More than 50 Montagnard asylum-seekers are believed to have crossed into Cambodia in recent months, yet just 13 are having their asylum claims assessed by the government in Phnom Penh.
Most of the rest are hiding out in the forests of Cambodia’s northeast near the border with Vietnam, fearful that the Cambodian authorities will deport them.
Under the Refugee Convention, Cambodia must assess the claims of all asylum-seekers, but it’s not doing that, said Wan-Hea Lee, the country representative for the U.N.’s human rights office.
Little more than a week ago, local authorities in northeastern Ratanakiri province prevented Lee’s staff from trying to find the asylum-seekers and assist them. The same thing happened in December.
Lee said the actions of provincial officials could be blamed on the lack of a clear message from the powerful central government. She said that meant officials in the northeast were unsure how to proceed.
“At the local level, the national level, the different departments, officials that are involved, they don’t have the sense that it’s safe for them to proceed and actually grant them that right to the procedure. So everybody is sort of looking at the other and waiting for signs for a green light, which up to now hasn’t been coming,” she said.
In addition to the 13 asylum-seekers, who say they fled religious persecution, and whose claims are being assessed by the government’s refugee office in Phnom Penh, 10 more are waiting on the department to register them. The U.N. says more than 30 others are believed to be in hiding.
Earlier this month, Cambodian authorities deported at least one Montagnard family, including three children, without assessing their claims, describing them as economic migrants.
A recent public letter by the U.S. Ambassador to Cambodia, William Todd, reminded the Cambodian government that the international community was concerned at the treatment of the Christian minority Montagnards.
Kem Sarin, who heads the Cambodian government’s refugee office at the Ministry of Interior, insisted that Phnom Penh stood by its position that all foreigners seeking asylum would have their applications properly assessed.
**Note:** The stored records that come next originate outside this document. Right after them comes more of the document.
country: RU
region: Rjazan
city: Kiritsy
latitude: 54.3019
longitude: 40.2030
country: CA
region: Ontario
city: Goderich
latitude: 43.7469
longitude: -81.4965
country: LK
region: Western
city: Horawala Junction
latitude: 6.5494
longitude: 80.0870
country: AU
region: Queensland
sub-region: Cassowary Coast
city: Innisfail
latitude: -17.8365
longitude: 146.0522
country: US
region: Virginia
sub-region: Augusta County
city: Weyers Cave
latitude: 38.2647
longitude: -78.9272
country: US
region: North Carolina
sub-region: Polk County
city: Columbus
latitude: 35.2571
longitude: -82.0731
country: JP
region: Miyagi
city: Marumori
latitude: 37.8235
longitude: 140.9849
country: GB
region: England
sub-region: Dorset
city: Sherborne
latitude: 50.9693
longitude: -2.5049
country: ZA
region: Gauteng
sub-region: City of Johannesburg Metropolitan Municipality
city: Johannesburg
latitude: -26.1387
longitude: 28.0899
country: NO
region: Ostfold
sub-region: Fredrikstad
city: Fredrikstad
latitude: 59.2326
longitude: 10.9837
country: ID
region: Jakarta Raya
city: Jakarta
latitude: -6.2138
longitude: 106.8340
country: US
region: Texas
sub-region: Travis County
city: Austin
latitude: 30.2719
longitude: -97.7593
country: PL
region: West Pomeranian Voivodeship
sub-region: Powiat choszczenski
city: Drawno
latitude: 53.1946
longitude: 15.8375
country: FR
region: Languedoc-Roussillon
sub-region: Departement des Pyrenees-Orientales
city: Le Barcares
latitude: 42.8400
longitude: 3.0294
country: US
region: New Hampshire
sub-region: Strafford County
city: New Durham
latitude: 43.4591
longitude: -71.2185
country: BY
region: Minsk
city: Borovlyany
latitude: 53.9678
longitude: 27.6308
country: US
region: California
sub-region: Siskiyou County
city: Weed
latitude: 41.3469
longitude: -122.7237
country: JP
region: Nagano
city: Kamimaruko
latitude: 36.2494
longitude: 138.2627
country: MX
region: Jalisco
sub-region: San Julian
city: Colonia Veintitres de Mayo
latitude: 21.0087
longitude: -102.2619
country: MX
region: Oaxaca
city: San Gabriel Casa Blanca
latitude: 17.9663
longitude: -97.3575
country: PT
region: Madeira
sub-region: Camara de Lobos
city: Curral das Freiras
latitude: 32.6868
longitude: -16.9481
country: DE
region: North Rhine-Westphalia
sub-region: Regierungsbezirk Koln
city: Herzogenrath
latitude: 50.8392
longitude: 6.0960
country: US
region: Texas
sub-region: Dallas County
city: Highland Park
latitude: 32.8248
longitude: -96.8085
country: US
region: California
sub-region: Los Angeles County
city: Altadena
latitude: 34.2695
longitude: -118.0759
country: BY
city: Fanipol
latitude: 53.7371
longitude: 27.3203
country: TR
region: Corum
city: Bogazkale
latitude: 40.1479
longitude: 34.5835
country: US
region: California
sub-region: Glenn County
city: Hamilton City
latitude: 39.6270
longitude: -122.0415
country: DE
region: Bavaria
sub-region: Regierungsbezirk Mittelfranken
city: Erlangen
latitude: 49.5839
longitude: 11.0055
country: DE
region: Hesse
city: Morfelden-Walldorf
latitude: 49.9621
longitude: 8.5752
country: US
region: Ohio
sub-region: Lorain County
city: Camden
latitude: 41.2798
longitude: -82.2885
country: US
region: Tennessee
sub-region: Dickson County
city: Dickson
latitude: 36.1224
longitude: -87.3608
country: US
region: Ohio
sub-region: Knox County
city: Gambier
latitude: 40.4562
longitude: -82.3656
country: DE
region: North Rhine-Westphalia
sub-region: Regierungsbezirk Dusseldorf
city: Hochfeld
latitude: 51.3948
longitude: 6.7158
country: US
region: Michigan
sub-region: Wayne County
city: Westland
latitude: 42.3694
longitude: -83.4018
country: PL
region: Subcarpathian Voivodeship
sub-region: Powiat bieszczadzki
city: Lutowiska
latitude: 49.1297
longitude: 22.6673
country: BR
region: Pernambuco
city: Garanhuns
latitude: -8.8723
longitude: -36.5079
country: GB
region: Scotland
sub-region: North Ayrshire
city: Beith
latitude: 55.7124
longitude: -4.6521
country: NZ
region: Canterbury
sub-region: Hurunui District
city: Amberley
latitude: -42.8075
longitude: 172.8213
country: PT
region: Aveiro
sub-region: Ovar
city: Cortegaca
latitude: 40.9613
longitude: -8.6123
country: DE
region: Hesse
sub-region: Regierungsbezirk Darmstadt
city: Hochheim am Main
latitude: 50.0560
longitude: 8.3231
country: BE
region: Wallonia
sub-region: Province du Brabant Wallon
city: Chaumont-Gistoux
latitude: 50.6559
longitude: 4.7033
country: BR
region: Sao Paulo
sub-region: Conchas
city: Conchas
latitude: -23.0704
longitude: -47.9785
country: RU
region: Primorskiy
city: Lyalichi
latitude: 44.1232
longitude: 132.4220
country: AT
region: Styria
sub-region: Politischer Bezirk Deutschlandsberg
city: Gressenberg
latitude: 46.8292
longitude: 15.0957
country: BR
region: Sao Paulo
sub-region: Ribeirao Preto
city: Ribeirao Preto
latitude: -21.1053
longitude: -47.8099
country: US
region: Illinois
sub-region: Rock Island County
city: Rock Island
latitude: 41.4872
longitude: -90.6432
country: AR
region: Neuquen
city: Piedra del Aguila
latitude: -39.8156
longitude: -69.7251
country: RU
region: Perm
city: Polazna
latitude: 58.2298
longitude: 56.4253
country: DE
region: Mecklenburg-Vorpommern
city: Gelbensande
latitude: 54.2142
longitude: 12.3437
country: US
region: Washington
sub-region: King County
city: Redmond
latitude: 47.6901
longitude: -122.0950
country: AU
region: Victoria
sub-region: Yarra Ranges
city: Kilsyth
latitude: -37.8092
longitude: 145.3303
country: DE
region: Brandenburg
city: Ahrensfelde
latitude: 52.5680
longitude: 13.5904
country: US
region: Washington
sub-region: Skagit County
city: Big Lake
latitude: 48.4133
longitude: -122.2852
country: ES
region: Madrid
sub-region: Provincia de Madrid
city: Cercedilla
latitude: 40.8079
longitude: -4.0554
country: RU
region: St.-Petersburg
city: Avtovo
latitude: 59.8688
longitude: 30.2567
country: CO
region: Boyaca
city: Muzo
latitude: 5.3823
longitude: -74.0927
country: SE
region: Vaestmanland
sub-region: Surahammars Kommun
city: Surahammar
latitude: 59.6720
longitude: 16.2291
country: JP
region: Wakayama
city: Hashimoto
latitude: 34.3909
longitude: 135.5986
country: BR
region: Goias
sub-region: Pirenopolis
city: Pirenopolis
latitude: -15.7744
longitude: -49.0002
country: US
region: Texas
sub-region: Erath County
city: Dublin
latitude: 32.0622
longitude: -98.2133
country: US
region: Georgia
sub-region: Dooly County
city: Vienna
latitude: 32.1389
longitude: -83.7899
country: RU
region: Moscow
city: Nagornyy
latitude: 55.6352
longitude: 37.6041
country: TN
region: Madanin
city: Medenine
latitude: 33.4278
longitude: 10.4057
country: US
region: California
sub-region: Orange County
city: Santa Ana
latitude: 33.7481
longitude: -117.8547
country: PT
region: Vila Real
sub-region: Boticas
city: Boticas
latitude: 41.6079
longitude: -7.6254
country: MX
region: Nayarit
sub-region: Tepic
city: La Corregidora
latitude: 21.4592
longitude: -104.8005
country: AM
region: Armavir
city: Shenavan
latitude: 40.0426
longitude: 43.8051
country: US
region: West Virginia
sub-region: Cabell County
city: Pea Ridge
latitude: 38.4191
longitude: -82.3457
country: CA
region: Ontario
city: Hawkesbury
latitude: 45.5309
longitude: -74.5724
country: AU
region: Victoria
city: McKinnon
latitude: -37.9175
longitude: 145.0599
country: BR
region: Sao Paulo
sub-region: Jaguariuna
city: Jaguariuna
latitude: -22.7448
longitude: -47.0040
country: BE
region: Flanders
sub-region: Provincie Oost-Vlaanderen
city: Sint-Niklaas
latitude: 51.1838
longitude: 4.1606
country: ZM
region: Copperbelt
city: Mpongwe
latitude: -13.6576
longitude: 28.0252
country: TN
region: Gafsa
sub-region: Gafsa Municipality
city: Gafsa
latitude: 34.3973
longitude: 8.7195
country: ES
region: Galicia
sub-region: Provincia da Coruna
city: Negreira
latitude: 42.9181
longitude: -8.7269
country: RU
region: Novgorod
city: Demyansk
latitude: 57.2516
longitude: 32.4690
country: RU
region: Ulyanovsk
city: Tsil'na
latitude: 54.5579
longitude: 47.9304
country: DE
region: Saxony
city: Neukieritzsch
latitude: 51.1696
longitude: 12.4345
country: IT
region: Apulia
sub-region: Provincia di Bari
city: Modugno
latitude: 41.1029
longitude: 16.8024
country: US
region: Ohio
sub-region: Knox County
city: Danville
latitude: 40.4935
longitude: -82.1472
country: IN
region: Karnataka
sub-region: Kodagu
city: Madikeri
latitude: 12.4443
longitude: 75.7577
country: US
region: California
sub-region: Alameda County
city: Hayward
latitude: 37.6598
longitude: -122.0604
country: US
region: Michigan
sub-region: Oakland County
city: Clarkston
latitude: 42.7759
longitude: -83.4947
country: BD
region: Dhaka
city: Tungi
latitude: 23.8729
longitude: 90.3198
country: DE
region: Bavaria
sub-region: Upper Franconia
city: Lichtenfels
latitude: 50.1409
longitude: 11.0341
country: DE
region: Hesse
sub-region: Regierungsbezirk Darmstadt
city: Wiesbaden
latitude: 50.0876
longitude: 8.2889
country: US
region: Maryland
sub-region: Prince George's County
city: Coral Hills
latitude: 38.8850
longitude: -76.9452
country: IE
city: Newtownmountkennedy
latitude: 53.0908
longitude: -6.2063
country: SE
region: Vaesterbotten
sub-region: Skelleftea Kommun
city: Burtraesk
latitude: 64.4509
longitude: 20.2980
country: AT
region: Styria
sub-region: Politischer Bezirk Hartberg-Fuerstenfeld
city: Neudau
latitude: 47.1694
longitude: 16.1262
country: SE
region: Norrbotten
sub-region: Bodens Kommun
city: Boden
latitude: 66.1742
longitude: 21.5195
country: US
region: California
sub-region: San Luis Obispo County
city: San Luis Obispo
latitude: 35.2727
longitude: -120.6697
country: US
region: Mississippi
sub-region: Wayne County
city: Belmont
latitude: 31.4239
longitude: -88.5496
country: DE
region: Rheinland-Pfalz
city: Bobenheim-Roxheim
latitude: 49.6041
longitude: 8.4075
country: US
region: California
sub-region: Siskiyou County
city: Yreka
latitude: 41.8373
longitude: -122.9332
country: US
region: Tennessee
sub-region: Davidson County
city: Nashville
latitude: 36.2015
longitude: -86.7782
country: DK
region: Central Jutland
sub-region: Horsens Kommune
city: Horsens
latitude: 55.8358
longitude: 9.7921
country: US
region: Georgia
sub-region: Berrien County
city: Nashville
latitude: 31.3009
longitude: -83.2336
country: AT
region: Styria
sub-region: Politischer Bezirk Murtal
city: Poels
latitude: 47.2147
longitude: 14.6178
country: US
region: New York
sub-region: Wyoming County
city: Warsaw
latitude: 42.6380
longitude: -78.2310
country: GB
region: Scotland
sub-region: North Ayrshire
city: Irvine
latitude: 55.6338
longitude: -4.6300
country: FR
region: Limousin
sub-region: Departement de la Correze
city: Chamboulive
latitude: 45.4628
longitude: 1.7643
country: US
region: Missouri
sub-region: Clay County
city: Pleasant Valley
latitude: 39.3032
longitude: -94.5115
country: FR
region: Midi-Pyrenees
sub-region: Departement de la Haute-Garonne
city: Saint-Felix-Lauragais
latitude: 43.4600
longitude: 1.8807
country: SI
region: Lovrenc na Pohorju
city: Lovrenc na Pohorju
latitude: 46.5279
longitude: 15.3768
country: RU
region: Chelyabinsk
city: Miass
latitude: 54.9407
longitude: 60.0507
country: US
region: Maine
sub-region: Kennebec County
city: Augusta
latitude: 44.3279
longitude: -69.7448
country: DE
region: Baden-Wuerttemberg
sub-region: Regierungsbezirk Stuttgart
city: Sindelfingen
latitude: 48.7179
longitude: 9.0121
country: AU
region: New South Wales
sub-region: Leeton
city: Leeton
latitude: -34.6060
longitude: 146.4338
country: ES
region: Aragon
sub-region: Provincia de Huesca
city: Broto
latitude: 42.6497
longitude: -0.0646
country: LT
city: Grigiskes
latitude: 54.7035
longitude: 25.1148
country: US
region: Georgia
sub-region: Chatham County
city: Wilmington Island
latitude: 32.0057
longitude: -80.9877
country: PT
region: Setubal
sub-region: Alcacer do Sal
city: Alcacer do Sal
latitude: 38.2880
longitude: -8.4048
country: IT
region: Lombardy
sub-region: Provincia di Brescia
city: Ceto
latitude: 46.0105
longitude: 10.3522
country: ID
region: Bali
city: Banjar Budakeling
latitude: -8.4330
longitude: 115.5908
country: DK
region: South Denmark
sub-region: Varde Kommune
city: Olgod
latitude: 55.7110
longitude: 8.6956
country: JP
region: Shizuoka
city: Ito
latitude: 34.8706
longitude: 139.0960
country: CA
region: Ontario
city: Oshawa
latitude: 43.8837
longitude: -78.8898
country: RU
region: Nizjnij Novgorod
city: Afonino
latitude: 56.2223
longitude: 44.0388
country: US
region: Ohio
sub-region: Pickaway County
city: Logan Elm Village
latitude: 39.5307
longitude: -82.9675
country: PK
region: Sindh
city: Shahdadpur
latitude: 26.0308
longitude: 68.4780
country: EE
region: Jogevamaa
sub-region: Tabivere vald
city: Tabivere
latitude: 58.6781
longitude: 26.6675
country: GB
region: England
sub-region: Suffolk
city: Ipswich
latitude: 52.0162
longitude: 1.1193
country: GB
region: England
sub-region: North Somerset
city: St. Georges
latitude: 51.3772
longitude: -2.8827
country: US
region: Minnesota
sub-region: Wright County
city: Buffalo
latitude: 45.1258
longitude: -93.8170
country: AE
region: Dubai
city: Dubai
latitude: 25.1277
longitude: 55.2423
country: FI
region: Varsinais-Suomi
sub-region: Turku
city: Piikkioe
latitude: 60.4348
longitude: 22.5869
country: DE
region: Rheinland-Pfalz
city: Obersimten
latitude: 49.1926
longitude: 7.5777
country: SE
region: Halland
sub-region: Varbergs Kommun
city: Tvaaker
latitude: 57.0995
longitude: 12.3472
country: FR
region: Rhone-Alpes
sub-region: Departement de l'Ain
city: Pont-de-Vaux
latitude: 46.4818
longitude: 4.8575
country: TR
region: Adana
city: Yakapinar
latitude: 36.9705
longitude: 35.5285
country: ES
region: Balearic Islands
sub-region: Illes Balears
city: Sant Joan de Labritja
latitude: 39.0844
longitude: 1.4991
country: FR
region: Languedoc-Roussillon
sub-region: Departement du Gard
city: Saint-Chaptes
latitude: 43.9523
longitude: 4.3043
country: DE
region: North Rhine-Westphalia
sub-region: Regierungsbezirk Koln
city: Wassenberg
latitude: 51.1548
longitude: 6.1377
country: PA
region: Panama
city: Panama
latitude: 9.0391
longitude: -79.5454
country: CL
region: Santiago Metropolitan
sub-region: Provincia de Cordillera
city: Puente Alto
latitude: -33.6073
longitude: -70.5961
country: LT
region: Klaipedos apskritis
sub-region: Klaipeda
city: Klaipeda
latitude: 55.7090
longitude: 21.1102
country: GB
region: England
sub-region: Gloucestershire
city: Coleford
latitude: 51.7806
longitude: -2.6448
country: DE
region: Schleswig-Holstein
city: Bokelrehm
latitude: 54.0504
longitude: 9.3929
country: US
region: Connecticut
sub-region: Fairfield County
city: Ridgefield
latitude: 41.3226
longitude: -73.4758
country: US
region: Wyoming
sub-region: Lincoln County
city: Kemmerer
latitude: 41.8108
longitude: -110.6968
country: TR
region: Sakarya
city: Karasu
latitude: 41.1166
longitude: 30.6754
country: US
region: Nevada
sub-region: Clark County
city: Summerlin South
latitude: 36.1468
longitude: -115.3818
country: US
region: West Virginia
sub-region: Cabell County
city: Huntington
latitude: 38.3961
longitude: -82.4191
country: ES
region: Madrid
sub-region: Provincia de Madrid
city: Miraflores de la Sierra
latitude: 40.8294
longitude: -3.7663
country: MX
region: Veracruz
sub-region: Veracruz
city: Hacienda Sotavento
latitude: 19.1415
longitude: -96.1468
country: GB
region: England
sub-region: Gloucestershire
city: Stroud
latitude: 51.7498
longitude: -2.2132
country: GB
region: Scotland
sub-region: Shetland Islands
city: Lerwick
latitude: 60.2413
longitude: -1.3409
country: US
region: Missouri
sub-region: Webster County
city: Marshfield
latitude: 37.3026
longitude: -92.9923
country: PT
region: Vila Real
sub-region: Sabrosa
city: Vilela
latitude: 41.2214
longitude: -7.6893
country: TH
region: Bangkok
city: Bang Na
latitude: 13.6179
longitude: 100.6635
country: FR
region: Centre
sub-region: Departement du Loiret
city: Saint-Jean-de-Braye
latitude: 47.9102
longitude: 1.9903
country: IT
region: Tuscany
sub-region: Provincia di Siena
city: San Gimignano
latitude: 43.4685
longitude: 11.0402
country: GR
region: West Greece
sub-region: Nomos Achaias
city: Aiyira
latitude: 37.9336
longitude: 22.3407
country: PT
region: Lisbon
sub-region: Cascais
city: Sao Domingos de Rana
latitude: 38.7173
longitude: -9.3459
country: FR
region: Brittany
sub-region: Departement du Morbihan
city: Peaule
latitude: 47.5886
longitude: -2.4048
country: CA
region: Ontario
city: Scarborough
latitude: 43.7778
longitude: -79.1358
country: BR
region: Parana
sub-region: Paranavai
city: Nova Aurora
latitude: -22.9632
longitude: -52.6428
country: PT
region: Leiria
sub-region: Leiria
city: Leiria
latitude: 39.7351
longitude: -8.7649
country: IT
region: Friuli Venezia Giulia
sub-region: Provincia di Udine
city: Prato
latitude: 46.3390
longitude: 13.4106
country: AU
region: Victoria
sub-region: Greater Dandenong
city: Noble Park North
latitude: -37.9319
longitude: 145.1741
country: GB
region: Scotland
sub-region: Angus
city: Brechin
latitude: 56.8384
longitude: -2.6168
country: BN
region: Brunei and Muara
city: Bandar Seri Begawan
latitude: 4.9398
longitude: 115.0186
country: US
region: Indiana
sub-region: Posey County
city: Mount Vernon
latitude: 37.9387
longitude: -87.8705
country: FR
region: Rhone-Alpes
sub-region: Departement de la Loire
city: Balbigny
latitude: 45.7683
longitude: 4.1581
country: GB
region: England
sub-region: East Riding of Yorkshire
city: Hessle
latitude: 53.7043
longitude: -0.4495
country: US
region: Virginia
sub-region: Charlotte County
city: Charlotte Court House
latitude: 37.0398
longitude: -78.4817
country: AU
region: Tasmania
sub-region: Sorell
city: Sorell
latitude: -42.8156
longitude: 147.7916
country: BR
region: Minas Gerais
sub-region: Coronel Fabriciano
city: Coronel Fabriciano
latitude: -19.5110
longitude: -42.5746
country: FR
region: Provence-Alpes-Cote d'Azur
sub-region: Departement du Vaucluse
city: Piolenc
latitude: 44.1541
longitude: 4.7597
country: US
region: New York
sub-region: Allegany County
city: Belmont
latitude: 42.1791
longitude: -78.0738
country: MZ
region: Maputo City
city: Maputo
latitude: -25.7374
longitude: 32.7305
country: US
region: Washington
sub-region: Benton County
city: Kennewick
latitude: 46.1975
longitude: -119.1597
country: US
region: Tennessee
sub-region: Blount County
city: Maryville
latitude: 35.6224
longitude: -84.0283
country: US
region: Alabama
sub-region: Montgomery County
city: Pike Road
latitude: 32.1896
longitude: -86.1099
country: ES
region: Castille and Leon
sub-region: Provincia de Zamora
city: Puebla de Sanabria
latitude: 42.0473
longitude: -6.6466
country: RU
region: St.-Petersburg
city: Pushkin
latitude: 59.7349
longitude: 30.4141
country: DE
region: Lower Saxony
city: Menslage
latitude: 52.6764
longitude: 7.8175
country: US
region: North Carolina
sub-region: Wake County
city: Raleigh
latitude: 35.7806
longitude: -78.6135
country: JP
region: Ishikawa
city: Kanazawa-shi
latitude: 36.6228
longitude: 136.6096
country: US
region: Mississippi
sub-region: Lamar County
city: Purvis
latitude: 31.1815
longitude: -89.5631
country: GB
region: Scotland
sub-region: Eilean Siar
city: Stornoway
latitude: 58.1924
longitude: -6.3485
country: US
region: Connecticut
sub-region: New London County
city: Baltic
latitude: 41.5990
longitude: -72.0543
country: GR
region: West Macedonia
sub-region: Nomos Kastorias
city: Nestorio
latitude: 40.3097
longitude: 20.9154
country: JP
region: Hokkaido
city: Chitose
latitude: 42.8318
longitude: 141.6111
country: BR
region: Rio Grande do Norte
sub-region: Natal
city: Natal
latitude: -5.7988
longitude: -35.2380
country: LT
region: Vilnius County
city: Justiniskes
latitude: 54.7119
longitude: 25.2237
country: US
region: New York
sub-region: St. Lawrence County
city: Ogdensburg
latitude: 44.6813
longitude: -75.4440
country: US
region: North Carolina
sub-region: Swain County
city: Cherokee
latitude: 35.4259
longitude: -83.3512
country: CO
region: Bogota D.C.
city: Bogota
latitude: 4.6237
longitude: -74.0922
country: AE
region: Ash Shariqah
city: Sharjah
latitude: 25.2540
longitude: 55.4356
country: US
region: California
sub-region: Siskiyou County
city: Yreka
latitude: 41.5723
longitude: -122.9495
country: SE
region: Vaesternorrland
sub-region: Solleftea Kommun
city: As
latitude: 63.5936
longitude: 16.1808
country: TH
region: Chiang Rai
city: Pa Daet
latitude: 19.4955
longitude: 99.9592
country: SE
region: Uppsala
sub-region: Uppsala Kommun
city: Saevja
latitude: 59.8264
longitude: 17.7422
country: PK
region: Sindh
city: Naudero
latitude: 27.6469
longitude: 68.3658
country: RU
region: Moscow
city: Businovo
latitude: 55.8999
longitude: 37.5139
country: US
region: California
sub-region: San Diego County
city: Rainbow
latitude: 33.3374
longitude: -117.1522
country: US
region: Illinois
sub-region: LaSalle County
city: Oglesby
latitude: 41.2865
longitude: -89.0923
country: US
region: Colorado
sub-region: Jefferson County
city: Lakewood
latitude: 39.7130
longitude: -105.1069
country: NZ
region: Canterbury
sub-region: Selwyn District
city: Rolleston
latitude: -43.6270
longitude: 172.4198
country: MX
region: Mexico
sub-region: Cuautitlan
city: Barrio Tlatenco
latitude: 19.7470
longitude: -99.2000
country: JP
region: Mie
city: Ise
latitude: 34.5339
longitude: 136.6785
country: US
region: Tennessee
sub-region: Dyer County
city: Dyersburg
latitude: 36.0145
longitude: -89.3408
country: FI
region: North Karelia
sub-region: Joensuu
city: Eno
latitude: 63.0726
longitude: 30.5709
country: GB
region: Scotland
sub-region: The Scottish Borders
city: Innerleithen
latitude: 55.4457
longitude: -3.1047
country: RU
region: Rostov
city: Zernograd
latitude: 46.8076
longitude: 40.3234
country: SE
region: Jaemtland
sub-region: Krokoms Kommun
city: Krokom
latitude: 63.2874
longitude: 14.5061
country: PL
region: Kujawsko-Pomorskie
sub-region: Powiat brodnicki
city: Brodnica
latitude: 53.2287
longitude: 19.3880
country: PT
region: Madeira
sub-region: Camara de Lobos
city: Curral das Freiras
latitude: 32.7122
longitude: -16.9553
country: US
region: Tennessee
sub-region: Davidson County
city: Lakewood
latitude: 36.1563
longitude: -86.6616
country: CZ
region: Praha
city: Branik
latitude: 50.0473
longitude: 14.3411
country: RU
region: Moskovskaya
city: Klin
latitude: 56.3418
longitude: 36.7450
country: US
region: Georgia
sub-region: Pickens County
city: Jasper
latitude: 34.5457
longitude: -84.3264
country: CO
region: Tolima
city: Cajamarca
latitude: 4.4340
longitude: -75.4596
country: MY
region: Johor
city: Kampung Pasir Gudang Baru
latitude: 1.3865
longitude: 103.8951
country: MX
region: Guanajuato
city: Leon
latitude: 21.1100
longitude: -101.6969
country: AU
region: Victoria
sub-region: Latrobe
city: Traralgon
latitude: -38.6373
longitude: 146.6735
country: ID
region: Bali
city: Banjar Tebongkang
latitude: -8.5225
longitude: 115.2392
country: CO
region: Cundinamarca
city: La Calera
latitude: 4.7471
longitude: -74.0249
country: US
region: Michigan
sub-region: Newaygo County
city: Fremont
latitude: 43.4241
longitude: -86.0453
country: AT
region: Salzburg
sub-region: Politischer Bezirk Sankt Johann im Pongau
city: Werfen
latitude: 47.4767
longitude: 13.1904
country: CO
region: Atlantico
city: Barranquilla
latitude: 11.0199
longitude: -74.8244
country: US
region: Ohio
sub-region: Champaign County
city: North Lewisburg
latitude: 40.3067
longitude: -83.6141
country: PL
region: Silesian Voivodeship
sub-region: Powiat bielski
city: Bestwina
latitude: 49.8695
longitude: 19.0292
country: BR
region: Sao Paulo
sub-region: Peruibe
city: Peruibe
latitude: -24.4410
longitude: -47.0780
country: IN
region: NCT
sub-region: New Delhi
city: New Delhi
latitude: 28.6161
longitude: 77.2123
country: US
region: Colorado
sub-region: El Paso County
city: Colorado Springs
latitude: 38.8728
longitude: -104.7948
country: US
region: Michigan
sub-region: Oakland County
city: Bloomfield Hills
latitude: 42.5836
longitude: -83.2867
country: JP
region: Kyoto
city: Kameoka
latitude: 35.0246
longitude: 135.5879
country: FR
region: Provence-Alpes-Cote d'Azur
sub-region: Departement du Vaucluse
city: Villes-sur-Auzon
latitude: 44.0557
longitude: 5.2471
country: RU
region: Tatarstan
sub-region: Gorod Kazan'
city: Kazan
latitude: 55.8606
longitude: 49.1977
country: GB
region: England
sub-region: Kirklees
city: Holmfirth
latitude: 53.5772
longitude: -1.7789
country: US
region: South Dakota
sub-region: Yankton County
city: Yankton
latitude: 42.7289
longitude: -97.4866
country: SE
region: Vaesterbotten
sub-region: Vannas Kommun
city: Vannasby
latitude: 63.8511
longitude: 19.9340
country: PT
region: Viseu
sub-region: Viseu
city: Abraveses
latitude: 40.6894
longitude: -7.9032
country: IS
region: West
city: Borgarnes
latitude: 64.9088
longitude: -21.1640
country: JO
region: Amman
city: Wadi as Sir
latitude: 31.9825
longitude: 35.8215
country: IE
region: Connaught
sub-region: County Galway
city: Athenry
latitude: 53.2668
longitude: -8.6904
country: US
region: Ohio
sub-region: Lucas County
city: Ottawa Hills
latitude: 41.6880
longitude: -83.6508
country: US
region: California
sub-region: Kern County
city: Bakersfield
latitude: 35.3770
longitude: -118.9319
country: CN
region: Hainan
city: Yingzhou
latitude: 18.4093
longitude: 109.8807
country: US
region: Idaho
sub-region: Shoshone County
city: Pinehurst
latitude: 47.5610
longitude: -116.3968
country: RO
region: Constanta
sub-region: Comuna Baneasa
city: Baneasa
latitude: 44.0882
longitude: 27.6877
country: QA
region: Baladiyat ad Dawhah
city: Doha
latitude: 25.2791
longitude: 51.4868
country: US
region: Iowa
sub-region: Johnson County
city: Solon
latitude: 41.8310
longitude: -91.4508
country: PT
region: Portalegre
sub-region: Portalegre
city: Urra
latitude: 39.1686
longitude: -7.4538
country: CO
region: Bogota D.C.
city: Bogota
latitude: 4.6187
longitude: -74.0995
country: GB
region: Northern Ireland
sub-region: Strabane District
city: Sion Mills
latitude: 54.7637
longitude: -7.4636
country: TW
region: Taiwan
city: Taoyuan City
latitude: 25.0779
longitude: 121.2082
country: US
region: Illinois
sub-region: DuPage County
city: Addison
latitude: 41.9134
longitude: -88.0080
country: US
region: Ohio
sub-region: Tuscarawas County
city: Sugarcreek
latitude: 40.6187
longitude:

“The government is willing to [process] all foreigners who are applying for the asylum-seekers. We don’t say especially for just Montagnards. Any other foreigner who approach application to us for asylum-seeker, government will process their document,” said Sarin.
When asked why the authorities in the northeast have threatened to deport Montagnards, Kem Sarin said that was different.
“These people they are not apply for asylum-seeker [status] so why did they not do the procedure? They don’t apply. We don’t receive any application. They are - I don’t know. That is the authority of the province - you couldn’t ask me about this,” said Kem.
Although Cambodia appears to be flouting its obligations under the Refugee Convention, its position is tricky.
Rights groups have long complained that Vietnam’s government oppresses its minority groups, which pushes people into Cambodia.
The close relationship between Hanoi and Phnom Penh means Vietnam is likely exerting pressure on Cambodia. Cambodia recently threatened to deport even those Montagnards granted refugee status unless a third country agreed to take them.
The U.N.’s Wan-Hea Lee said that, more than ever, Cambodia’s actions were in the spotlight. That was because of the controversial deal Cambodia signed with Australia last year to take refugees from Australia in exchange for millions in aid.
“Cambodia today is a country that I think understands that it needs to show that it will abide by the terms of the Convention, more so today than that at any other point because it signed this bilateral deal, because it’s pledged time and time again that it would abide by the Convention. And this is for, in the eyes of many, many people, a test case of whether that commitment will be followed through,” she said.
Despite that public attention, the U.N. human rights office has failed to start a two-way discussion with senior members of the Cambodian government.
Until the central government tells local officials they are to abide by the terms of the Refugee Convention, it seems unlikely that much will change on the ground.